##### Document passage #####

Robin Allenson (10:55):
The pages that we’re deduping, they don’t have traffic, yeah, they don’t have demand typically. We’re looking at the vast majority of pages that really don’t have any chance of ranking and we’re trying to clean those up first. That’s the first target, so pages which share the same user need. And then the second group is pages which don’t target enough demand, and so there’s an overlap there. Sometimes those pages really aren’t interesting either, but what we’re doing is we’re matching those pages up to topics or to user needs and work out the total demand for the user need. And, if that’s less than some threshold level, say, 100 searches a month in the U.S. last month, then we … oh, I’m being spammed.
Keira Davidson (11:54):
Robin Allenson (12:00):
If that’s less than some minimum threshold, then we flag that page as being what we call a page to hide, and so it’s just something that you wouldn’t like to surface to search engine users or to search engines. And, again, there are some different approaches to hiding that. You might just orphan those, you might just remove that from the site map, because that’s typically search results pages that haven’t had traffic, that aren’t organically ranking, but also, more importantly, they have no chance of ever getting traffic. Even if they rank really well, they’re only going to bring in a dribble over time. Some really big sites get a ton of their traffic from really long-tail pages, so you might want to set that threshold much lower, but we look at both of those as a cleanup, so both deduping in the classic sense and also hiding pages.
Robin Allenson (12:57):
And so, under the hood, we’re building for a certain [inaudible 00:13:04] to say this is a fashion marketplace, we’re in the U.S., we’re building a transactional universe of all the possible keywords with which people could search for fashion in the U.S., and we’re pulling in all the keywords that the site ranks for as seen through Google Search Console API. And so, pulling in through the API, you get a much greater granularity than you can see in the search console’s user interface, so we merge those together. You’re typically talking about millions of keywords. And then we cluster those, we group those by user need. And so, for a single topic with the same user need, you could have five or 10 or a 100 or 1,000 individual keywords.

##### Material shown #####

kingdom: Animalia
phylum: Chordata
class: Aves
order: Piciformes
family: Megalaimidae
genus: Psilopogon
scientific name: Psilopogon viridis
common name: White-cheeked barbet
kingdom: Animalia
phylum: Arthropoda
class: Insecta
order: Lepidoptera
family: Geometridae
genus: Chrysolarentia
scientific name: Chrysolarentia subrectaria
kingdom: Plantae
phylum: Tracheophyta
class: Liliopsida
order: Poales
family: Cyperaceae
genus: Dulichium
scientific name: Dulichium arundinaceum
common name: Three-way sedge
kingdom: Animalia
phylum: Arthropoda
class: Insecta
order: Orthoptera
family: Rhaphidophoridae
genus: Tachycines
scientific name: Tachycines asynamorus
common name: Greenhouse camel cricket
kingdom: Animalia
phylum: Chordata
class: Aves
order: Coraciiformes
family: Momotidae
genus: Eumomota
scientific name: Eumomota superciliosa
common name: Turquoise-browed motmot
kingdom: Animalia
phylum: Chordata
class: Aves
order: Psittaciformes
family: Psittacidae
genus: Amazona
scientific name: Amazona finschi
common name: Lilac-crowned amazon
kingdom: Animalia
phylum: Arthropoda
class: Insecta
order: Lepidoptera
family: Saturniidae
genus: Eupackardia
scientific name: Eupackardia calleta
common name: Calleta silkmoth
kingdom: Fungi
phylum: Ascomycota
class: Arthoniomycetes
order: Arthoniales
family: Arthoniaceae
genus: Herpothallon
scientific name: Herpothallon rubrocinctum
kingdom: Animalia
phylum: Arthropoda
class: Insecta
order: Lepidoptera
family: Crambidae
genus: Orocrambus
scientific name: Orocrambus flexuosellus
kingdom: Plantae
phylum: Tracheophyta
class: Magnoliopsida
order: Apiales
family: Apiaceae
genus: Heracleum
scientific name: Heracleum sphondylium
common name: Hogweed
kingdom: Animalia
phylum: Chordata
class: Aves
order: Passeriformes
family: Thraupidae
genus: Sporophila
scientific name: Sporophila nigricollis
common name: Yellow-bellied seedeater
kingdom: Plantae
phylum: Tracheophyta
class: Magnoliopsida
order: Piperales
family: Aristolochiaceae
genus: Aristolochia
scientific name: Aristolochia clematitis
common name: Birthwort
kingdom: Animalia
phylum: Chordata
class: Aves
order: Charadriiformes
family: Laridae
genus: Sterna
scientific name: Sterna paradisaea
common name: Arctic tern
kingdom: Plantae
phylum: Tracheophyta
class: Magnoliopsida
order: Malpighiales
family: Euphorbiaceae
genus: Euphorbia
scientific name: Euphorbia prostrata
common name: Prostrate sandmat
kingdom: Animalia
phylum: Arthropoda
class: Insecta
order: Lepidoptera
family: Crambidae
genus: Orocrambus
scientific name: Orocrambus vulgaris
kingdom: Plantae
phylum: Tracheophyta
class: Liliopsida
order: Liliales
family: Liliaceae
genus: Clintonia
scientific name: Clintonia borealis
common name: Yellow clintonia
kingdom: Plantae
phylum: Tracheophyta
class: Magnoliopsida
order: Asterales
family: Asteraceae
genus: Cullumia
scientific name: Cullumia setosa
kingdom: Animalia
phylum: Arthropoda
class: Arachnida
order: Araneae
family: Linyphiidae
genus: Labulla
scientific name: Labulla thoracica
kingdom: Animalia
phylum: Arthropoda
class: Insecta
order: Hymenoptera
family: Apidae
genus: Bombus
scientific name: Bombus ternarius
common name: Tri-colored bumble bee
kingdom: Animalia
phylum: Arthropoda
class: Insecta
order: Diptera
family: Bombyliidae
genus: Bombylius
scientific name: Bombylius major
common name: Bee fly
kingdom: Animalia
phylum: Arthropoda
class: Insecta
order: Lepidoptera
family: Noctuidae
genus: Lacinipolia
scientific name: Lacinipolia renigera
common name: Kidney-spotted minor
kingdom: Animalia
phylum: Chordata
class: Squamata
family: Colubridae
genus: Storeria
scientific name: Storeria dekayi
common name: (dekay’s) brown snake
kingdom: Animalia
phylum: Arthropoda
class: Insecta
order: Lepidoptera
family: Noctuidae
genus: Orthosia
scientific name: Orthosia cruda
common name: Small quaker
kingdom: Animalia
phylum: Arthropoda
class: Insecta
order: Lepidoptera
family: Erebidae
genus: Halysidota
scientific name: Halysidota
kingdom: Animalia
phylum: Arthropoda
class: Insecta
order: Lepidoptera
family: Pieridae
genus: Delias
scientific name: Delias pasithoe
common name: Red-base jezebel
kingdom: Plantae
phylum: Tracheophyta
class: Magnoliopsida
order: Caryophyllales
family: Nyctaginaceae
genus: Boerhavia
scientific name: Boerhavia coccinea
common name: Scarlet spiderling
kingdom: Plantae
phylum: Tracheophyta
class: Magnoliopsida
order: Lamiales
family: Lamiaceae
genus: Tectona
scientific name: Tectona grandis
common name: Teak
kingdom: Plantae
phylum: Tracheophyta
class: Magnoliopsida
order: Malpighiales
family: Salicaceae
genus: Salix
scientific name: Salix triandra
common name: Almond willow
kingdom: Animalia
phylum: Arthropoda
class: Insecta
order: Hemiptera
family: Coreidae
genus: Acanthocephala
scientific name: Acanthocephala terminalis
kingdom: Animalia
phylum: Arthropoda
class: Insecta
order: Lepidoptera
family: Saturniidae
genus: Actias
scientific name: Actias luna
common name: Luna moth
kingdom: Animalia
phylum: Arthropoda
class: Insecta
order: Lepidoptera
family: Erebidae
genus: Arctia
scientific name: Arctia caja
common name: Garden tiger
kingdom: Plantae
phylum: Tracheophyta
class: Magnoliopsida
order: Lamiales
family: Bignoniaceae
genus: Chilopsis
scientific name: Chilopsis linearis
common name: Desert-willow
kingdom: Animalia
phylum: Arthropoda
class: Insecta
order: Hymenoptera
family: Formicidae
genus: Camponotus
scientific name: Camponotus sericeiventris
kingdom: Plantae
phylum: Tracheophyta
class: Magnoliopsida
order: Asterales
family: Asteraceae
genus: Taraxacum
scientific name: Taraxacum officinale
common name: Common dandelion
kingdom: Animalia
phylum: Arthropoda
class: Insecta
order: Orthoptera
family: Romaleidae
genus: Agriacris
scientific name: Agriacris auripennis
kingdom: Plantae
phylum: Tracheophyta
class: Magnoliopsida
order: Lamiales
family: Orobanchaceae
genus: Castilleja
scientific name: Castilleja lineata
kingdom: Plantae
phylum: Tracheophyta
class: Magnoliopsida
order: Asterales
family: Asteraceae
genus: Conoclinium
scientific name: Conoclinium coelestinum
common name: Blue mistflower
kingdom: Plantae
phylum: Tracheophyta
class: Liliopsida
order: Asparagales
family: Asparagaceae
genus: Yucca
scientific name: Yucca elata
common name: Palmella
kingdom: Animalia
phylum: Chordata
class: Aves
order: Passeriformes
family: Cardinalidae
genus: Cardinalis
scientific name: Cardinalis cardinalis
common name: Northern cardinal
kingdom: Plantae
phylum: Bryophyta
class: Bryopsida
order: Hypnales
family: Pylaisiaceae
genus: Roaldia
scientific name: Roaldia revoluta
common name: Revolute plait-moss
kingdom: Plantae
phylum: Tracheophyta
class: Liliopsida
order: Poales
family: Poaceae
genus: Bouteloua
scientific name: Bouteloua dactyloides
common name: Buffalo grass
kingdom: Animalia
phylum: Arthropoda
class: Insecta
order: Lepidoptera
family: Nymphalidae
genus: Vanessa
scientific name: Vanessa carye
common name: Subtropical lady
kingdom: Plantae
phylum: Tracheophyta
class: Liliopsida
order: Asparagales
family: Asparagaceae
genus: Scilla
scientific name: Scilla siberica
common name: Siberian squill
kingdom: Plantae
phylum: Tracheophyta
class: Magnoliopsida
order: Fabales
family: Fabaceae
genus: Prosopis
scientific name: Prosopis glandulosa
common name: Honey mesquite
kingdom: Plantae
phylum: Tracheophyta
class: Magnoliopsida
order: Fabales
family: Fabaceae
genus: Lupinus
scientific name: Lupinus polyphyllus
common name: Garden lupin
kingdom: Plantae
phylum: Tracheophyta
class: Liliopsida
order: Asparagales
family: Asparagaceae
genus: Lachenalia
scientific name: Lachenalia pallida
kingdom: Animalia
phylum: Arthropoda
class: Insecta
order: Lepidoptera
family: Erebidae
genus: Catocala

#####

Exercise set:
A - List every count of individual keywords that the transcript on cleaning up site pages says a single topic with the same user need could have.
B - In the transcript on cleaning up site pages, what is a page flagged as when its demand falls below the minimum threshold?

Set of answers:
A - five, 10, 100, 1,000

B - A page to hide.